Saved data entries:
BEGIN
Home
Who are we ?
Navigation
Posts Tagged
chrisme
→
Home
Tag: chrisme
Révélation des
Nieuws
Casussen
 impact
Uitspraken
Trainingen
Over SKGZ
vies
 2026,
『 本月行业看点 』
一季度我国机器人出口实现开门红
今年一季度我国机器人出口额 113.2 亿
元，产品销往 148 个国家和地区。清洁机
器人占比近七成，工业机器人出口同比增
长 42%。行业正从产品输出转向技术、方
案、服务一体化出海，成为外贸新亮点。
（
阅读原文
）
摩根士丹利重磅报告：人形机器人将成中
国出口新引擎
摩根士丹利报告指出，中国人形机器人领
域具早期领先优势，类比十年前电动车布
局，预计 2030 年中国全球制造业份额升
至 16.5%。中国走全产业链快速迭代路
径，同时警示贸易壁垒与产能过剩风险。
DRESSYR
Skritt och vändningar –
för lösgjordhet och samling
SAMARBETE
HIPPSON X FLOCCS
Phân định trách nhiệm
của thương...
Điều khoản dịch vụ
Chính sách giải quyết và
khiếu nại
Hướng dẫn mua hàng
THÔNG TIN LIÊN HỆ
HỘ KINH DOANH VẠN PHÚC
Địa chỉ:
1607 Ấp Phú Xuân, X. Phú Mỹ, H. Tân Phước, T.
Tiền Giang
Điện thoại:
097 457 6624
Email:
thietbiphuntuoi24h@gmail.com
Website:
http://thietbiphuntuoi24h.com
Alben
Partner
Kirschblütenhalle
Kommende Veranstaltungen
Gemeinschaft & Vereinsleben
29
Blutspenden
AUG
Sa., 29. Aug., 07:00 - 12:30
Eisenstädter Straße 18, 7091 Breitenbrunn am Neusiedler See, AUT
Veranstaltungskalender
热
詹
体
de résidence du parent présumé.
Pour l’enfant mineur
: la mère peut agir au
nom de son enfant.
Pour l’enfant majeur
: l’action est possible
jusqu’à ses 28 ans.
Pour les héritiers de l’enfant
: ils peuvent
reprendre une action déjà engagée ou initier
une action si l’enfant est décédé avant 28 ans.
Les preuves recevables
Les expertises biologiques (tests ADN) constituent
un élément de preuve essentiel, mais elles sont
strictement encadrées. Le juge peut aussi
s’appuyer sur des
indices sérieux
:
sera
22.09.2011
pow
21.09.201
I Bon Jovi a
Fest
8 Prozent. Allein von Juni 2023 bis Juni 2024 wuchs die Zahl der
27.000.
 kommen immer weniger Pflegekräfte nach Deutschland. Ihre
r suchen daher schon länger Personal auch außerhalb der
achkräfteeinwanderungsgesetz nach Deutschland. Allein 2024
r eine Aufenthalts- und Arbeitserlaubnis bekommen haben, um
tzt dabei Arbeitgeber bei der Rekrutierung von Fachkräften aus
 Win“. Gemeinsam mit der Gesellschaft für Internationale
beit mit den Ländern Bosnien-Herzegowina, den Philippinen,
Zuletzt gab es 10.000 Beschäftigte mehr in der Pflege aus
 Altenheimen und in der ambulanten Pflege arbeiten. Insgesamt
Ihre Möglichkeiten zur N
END
AIM OF THE TASK: The data above needs to be repeated exactly, line for line.

OUTPUT OF THE TASK:
Home
Who are we ?
Navigation
Posts Tagged
chrisme
→
Home
Tag: chrisme
Révélation des
Nieuws
Casussen
 impact
Uitspraken
Trainingen
Over SKGZ
vies
 2026,
『 本月行业看点 』
一季度我国机器人出口实现开门红
今年一季度我国机器人出口额 113.2 亿
元，产品销往 148 个国家和地区。清洁机
器人占比近七成，工业机器人出口同比增
长 42%。行业正从产品输出转向技术、方
案、服务一体化出海，成为外贸新亮点。
（
阅读原文
）
摩根士丹利重磅报告：人形机器人将成中
国出口新引擎
摩根士丹利报告指出，中国人形机器人领
域具早期领先优势，类比十年前电动车布
局，预计 2030 年中国全球制造业份额升
至 16.5%。中国走全产业链快速迭代路
径，同时警示贸易壁垒与产能过剩风险。
DRESSYR
Skritt och vändningar –
för lösgjordhet och samling
SAMARBETE
HIPPSON X FLOCCS
Phân định trách nhiệm
của thương...
Điều khoản dịch vụ
Chính sách giải quyết và
khiếu nại
Hướng dẫn mua hàng
THÔNG TIN LIÊN HỆ
HỘ KINH DOANH VẠN PHÚC
Địa chỉ:
1607 Ấp Phú Xuân, X. Phú Mỹ, H. Tân Phước, T.
Tiền Giang
Điện thoại:
097 457 6624
Email:
thietbiphuntuoi24h@gmail.com
Website:
http://thietbiphuntuoi24h.com
Alben
Partner
Kirschblütenhalle
Kommende Veranstaltungen
Gemeinschaft & Vereinsleben
29
Blutspenden
AUG
Sa., 29. Aug., 07:00 - 12:30
Eisenstädter Straße 18, 7091 Breitenbrunn am Neusiedler See, AUT
Veranstaltungskalender
热
詹
体
de résidence du parent présumé.
Pour l’enfant mineur
: la mère peut agir au
nom de son enfant.
Pour l’enfant majeur
: l’action est possible
jusqu’à ses 28 ans.
Pour les héritiers de l’enfant
: ils peuvent
reprendre une action déjà engagée ou initier
une action si l’enfant est décédé avant 28 ans.
Les preuves recevables
Les expertises biologiques (tests ADN) constituent
un élément de preuve essentiel, mais elles sont
strictement encadrées. Le juge peut aussi
s’appuyer sur des
indices sérieux
:
sera
22.09.2011
pow
21.09.201
I Bon Jovi a
Fest
8 Prozent. Allein von Juni 2023 bis Juni 2024 wuchs die Zahl der
27.000.
 kommen immer weniger Pflegekräfte nach Deutschland. Ihre
r suchen daher schon länger Personal auch außerhalb der
achkräfteeinwanderungsgesetz nach Deutschland. Allein 2024
r eine Aufenthalts- und Arbeitserlaubnis bekommen haben, um
tzt dabei Arbeitgeber bei der Rekrutierung von Fachkräften aus
 Win“. Gemeinsam mit der Gesellschaft für Internationale
beit mit den Ländern Bosnien-Herzegowina, den Philippinen,
Zuletzt gab es 10.000 Beschäftigte mehr in der Pflege aus
 Altenheimen und in der ambulanten Pflege arbeiten. Insgesamt
Ihre Möglichkeiten zur N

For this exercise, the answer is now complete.